Scopriamo grazie a Dario Pisano in che modo Giacomo Leopardi abbia influito sulla produzione artistica di diversi poeti che sono venuti dopo di lui

L’influenza della poesia di Giacomo Leopardi. Esordisco con una banale constatazione: gli scrittori leggono gli scrittori del passato;  li studiano e se ne innamorano; li fanno rinascere a vita nova rioffrendoli al futuro.

Per introdurre Giacomo Leopardi, il viatico migliore ce lo offre Dino Buzzati:

«Che atleta! Non mi venite a dire che Leopardi era fisicamente debole e inefficiente. Le testimonianze del tempo, le sue stesse dichiarazioni sono, lo so, tutte concordi sull’argomento.
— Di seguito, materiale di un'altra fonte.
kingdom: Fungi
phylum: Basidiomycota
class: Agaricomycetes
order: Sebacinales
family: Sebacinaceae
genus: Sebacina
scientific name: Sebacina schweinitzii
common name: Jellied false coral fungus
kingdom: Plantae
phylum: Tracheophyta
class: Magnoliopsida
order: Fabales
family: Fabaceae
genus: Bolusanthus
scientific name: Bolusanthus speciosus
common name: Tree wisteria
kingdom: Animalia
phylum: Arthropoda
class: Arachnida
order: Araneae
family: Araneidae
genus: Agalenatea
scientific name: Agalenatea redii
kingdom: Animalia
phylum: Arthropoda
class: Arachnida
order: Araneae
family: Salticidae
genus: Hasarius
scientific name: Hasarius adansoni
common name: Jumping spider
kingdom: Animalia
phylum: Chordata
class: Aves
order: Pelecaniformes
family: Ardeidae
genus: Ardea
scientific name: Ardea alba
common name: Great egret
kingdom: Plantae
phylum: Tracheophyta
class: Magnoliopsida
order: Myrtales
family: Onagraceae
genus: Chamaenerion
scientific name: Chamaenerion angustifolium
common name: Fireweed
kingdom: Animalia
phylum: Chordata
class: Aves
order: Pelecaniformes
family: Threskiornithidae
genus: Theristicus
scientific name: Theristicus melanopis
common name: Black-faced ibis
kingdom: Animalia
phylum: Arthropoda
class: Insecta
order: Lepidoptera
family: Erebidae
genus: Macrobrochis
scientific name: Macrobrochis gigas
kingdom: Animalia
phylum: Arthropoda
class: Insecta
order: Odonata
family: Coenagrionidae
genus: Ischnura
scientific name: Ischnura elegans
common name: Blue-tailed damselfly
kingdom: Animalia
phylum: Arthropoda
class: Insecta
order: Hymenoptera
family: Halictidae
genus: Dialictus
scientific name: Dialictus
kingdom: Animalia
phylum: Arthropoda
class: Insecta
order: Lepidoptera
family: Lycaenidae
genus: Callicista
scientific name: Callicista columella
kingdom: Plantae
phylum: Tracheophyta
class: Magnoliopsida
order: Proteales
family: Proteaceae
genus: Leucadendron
Il conte Giacomo era ancora peggio di quello che si dice una mezza cartuccia, era un cerotto, una piaga, un ospedale ambulante, che teneva l’anima coi denti.

Ebbene, tutto questo è inverosimile, i fatti lo smentiscono nel modo più clamoroso. Se fosse stato veramente quella Madonna dei sette dolori che si dice, mai e poi mai avrebbe scritto quelle poesie che ha scritto. La poesia, quella autentica, è prima di tutto una manifestazione di vigore fisico. Il genio sta dietro, naturalmente, ma senza una potente riserva di energie corporali, il genio non combinerebbe da solo un fico secco. Insomma, avrà sofferto tutti gli acciacchi possibili e immaginabili, Leopardi, ma non c’è dubbio che quando compose le sue poesie più belle, doveva in cuor suo sentirsi, pur se disperatissimo, una forza scatenata della natura.»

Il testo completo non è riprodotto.